Ces deux édifices, je les aime, je les vénère même, pour ce qu’ils ont dans le ventre – les plus belles oeuvres du XXe et du XXIe siècle – et pour ce qu’ils sont : deux monuments de l’architecture du XXe siècle. Mais du premier, j’en parlerai lors d’un autre billet !
Je voudrais aujourd’hui vous parler du plus beau des plus merveilleux des plus fantastiques musées, j’ai nommé trrrrrrr (roulements de tambours) : le Musée Guggenheim de Bilbao !!
Si je l’aime tant, c’est, comme vous le savez maintenant, parce que j’y ai vécu ma première expérience artistico-sensorielle. Mais pas que. C’est aussi à mes yeux un véritable bijou d’architecture. Surtout quand on regarde la ville qui l’entoure…
Le pari était vraiment audacieux. 1988 : Thomas Krens, directeur de la Solomon R. Guggenheim Foundation, commence sa recherche pour installer un nouveau musée. Après un projet d’agrandissement du Guggenheim de Venise difficile à mettre en place et celui d’une installation en Autriche à Salzbourg avorté, la fondation trouve enfin LE lieu pour un nouveau musée d’art contemporain : Bilbao. Nous sommes en 1991. Alors on se dit, mais pourquoi Bilbao ? Pourquoi pas Barcelone ou Madrid ou Séville, Tolède ?? Pourquoi Bilbao avec sa façade de cité industrielle grise et triste, en plein déclin économique ? Parce que les autorités locales ont tout mis en oeuvre pour que cette proposition devienne réalité. Désireuses de profondément transformer le visage urbain et culturel de la ville, ils ont convaincu Thomas Krens.

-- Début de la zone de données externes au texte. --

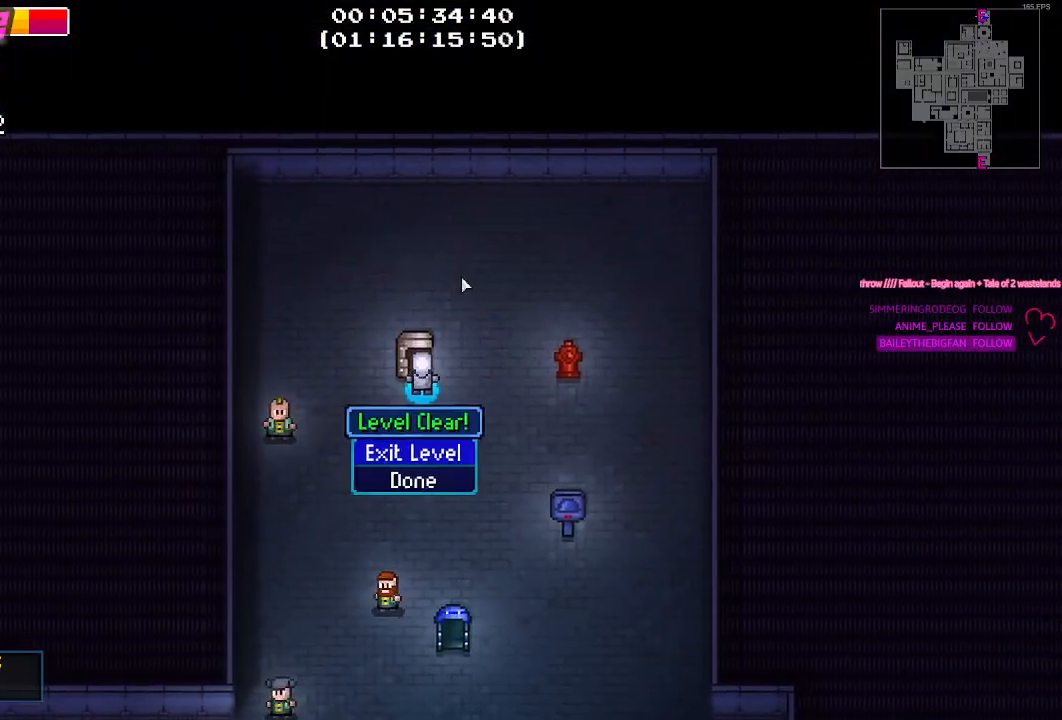
{"keys": ["e"], "mouse": [], "mouse_move": "still", "events": [[100, "e", "down"], [200, "e", "up"], [434, "e", "down"]]}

Le nouveau musée sera capable de véhiculer l’identité de la ville, d’en être sa signature. Qu’à cela ne tienne, le pari était relevé ! Pour cela, il fallait une architecture époustouflante, afin de faire oublier le passé “indus’ “ de la ville, avec l’acier et les chantiers navals. En choisissant Franck O. Gehry, l’avenir de Bilbao était tracé.
C’est au centre de la ville, sur la rive gauche du fleuve Nervión, que l’architecte décide de construire l’édifice. En 1997, le musée ouvre ses portes. Le bâtiment couvre 24 000 m2 – dont plus de 10 000, répartis sur trois niveaux, consacrés aux expositions –, fait 130 mètre de long et 30 de large. Il a des allures de cathédrale moderne avec ces dimensions de colosse. Des vagues courent sur les façades, différents blocs se détachent et se répondent, recouverts de feuilles de titane, telles des écailles d’un poisson géant, échoué sur les bords du fleuve. C’est lorsque le soleil décline, entre chien et loup, que le bâtiment se révèle et prend des allures de joyau : les derniers rayons se reflètent sur toute la surface du Guggenheim, et il devient alors aérien, comme sorti d’un songe.
Le Guggenheim de Bilbao, c’est tout simplement une perle d’une rare beauté au milieu d’une ville grise et polluée… Mais aujourd’hui, la cité indus’ est devenue papillon et connaît un succès incroyable. Redynamisée, la ville fait désormais corps avec son musée.
Enfin, on le sait, les mots ne suffisent pas toujours. Je pourrais en écrire des pages (ce que j’ai fais d’ailleurs un peu), et vous parler des oeuvres qui entourent le musée : “Puppy”, l’immense chien fait de fleurs du scandaleux Jeff Koons ; la terrible araignée de l’extraordinaire Louise Bourgeois ; le point d’eau artificiel qui longe un côté du bâtiment et d’où émanent des fumigènes, transformant le musée en édifice fantomatique à la tombée de la nuit… Je pourrais aussi vous parler de la lumière qui est omniprésente lorsqu’on se trouve à l’intérieur du bâtiment, pourtant si imprenable de dehors ; je pourrais vous dire la beauté des oeuvres exposées à la lumière naturelle, la multiplicité des espaces et des proportions… Mais aucune description ne saurait remplacer l’émotion qui vous étreint en allant à la rencontre de ce vaisseau de titane.